I was discharged approximately an hour and a half after arriving at the hospital. I was shocked when my husband told me how long we had been there. Despite the quickness, I wanted nothing more than to go home because I was exhausted. Unfortunately, we needed to fill my prescriptions so that I could maintain the pain medication. One of them was a narcotic, so I couldn't simply send my husband to fill them for me. I was not happy to hear there were only two pharmacies open past midnight, and both were across town.

The movement of the car caused my nausea to come back, and I wanted nothing more than to go home and lay down in my bed or at least sit in the car rather than going into the pharmacy.

The pharmacist wasn't much help when it came to whether or not the prescriptions were gluten-free either. He was able to check the manufacturer information, and each of them basically said that they didn't contain gluten, but they couldn't guarantee against cross contamination in the fillers. He recommended I simply try them and see if I got sick. I told him I would do additional research on my own as ingesting gluten meant being sick for two weeks, which I couldn't allow to happen.

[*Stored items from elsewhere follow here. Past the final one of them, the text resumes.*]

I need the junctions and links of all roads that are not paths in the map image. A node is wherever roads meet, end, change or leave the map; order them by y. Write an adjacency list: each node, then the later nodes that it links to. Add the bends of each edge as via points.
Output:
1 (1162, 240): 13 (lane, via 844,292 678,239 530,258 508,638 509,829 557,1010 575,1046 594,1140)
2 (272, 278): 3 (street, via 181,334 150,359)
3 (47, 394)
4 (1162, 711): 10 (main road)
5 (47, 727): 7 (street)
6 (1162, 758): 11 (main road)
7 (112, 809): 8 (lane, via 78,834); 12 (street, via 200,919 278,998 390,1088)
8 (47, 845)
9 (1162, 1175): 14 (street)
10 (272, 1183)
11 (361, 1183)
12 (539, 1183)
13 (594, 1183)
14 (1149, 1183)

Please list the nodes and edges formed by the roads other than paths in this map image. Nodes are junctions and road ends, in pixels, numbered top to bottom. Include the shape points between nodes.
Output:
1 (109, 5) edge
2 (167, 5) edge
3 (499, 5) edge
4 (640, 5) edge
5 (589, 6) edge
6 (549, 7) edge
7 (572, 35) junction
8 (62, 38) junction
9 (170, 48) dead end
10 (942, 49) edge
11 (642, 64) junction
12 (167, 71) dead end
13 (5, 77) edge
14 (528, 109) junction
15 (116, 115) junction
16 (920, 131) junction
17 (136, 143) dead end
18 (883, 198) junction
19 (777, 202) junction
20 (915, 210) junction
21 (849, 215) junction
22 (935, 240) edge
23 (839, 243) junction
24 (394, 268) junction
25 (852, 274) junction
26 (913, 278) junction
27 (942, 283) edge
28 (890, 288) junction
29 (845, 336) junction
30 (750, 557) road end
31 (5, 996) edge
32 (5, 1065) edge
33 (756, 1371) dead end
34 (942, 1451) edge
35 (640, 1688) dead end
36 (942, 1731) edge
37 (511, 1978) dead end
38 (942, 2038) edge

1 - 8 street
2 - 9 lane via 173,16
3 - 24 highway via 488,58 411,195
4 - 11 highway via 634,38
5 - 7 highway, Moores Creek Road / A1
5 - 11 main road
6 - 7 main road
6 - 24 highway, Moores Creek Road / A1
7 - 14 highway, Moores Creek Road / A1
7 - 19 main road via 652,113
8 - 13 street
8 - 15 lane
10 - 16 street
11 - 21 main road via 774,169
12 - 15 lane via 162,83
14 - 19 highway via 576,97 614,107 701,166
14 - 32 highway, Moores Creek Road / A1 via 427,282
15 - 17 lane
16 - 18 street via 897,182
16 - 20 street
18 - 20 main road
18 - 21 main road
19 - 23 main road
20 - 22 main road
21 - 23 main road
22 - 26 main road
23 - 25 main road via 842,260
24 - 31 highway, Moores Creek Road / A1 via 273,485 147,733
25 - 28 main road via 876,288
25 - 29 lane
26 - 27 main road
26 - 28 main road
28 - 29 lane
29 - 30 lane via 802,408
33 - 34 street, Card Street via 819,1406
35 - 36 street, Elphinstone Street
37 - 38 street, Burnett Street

I discussed it with my husband on the way home, and he agreed that it was probably a negligible risk. I am incredibly sensitive to gluten, but research indicates someone can safely ingest 20ppm gluten. All four medications were on the gluten free list, which I would never rely on, but it did help that it had been confirmed at some point. Even if one of them did contain gluten, it would have been a matter of cross contamination to the filler which would mean a microscopic amount. I was supposed to take each of the medications with food, so that would decrease the ppm.

I never had a reaction to gluten, for which I am incredibly thankful. It's been a few weeks, and as far as I know I haven't passed the stone. The filter I was given fell apart after the first day. I began peeing into a container, but I had to discontinue that once Monday morning rolled around because I wasn't about to do that at work. I assume it passed without me noticing at some point, but for at least a week, I was nervous every time I went to the bathroom.

So that's my story. I'm still frustrated by it, but I'm no longer surprised at how hard it is to get information about the gluten-free status of medications. You would think that the manufacturers of prescriptions would realize how important it is to have ingredient information available for those with intolerances and allergies due to the negative health repercussions of ingesting them. I often wish I could simply take all medications via IV because then I wouldn't have to worry about gluten content because I wouldn't be ingesting them.

Do you have any emergency room or hospital stories? What was it like finding out the gluten-free status of medications being prescribed?